● **ENTRIES SUPPLIED**
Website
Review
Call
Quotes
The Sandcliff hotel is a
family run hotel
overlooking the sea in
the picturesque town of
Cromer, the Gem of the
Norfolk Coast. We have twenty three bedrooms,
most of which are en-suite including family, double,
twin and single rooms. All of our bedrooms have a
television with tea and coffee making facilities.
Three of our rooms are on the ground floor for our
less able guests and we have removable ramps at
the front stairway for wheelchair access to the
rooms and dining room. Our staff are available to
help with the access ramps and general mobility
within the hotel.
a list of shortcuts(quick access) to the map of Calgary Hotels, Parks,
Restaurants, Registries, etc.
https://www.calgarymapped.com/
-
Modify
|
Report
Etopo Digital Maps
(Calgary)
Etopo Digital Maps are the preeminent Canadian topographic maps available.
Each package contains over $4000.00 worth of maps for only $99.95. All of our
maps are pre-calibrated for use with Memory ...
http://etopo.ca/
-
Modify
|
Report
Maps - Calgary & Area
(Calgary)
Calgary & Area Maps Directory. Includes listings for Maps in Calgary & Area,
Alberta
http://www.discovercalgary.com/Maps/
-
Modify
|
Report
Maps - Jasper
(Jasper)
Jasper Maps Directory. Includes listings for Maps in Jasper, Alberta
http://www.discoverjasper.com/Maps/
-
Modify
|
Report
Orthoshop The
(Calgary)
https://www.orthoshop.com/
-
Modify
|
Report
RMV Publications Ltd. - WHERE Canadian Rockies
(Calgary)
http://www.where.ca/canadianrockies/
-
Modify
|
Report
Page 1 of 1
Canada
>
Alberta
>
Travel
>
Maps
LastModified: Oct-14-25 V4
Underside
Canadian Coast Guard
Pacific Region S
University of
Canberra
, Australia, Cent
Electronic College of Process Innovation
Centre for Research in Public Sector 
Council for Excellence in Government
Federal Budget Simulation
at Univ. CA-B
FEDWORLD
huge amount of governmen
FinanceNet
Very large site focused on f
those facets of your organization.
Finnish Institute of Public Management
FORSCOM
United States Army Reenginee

● **WORK TO COMPLETE**
Report every line of the items above that contains the string "https". Case counts.

● **EXPECTED ANSWER**
https://www.calgarymapped.com/
https://www.orthoshop.com/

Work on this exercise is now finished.